God, why is this so confusing? It’s different everywhere, but in NC, mercifully, it’s the same in every county. For most people, you don’t need ID. This is because when you registered to vote, you gave your driver’s license and SS# and both were validated. So you might need to provide those, but not ID. You also don’t need to show your voter card, so if you’re not the filing cabinet type, and it’s in a big pile of papers under an owl knickknack, mixed in with those phone bills you never paid, do not despair. However, it’s trickier if you’re a first-time voter and there was some snafu with your credentials. In this case, you’ll need ID (valid photo and something that shows you live where you do). My best advice, honestly, is when you go to vote on Tuesday, just bring this stuff with you anyway. Just do it! How hard is it – if you have it, just take it with you in case you get hassled.
What if I get hassled at the polls? What if something goes wrong when I vote on Tuesday?
This one I am happy to plug, because the good folks at the UNC School of Law, where I used to work, are again manning the election protection hotline for the entire state. On Election Day, if shiznit seems weird when you vote, try to remember every detail of the shiznit in question and call 1-866-OUR-VOTE. You’ll get someone on the line, a real person, who will take it all down and investigate. I volunteered for the hotline in 2008, and it was an eye-opener and awesome. It’s there all day on Election Day, so if trouble finds you, call it! That number again is 1-866-OUR-VOTE.
Can’t I just vote straight ticket?
Sure, but remember that you have to 1) fill in the president separately – if you vote straight ticket, it will not fill in the presidential race automatically. Don’t ask me why. It’s the same for judges, which are supposed to be non-partisan races, and also for the county referenda. For Orange County, par example, there’s a box for a tax to raise $ for transit, which is not taken care of by straight-party voting. Like a fine cocktail, straight ticket voting will solve many of your problems and may make things easier on you, but it won’t magically solve all your problems, so don’t get caught with your pants down having accidentally not voted for the president, or for judges, or for light rail.

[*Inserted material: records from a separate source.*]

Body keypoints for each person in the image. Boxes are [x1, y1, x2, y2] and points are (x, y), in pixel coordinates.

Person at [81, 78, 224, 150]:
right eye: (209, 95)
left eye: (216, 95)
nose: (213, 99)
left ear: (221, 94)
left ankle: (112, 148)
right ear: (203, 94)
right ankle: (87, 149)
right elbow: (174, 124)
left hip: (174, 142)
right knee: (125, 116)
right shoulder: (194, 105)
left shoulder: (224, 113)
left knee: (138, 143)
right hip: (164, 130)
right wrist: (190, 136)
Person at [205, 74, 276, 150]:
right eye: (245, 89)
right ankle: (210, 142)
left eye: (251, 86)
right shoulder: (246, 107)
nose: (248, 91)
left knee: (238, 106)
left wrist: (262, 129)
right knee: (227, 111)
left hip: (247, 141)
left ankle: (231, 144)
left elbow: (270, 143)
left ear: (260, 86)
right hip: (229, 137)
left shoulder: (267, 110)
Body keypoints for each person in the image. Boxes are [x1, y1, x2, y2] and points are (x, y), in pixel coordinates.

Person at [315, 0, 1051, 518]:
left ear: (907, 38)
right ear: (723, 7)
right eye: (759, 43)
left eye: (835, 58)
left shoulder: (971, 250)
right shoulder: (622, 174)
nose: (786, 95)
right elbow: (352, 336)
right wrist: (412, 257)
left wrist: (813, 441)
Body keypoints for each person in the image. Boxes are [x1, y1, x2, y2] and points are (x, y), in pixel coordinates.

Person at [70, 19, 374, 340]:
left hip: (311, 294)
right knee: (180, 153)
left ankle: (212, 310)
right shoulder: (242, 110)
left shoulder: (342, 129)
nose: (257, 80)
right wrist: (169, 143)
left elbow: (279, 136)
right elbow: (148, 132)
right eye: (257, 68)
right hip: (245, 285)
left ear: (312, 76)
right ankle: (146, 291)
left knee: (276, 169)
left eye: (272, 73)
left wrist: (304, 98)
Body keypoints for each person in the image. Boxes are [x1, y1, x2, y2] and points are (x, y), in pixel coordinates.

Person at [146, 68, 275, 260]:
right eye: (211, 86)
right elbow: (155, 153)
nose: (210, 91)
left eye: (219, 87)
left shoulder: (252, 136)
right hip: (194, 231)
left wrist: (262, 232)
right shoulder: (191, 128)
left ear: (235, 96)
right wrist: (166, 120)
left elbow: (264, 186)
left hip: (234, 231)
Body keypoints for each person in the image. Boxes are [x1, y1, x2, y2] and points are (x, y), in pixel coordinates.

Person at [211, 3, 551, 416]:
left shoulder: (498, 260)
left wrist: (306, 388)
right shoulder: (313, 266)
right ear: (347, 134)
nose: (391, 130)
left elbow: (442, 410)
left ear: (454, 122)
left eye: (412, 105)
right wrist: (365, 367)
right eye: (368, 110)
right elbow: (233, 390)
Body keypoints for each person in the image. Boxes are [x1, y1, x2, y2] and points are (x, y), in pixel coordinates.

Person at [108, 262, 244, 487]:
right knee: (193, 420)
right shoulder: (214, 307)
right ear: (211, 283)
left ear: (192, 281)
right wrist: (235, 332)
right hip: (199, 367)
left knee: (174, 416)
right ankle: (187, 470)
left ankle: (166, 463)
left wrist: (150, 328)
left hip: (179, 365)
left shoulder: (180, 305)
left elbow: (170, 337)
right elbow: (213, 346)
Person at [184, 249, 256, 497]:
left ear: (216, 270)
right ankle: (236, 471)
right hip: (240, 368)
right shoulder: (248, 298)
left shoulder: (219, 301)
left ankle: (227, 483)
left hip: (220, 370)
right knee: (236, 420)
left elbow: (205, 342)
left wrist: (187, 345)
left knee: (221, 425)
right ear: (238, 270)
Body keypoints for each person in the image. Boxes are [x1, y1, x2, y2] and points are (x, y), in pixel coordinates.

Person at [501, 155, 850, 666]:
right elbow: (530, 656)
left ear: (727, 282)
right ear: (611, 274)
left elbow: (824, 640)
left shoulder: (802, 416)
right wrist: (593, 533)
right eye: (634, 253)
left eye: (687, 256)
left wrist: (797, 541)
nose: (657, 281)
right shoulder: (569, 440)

My NC county is conservative. I’m a Democrat, so I might as well not vote for President because it won’t matter. Right?
Wrong! This one I had to look up, though, which is the moment I admit I don’t know everything. I too, must learn. For NC (and all but two states), the Electoral College is winner-take-all by state. It’s a popular vote in NC: the total number of votes for one presidential candidate means all electoral college votes for that state go to the winner. So a Democrat in someplace like Stokes county can help the entire state go for Obama, even if everyone at his Stokes county church votes Romney. Likewise, if you are in Carrboro and are voting Romney and probably not telling a single person you are doing so for fear they will put a hippie hex of some sort on you, fear not – your vote for Romney will go in the big pile with all your cohorts in Stokes county.
If you have other questions, let me know and I’ll make another update tomorrow!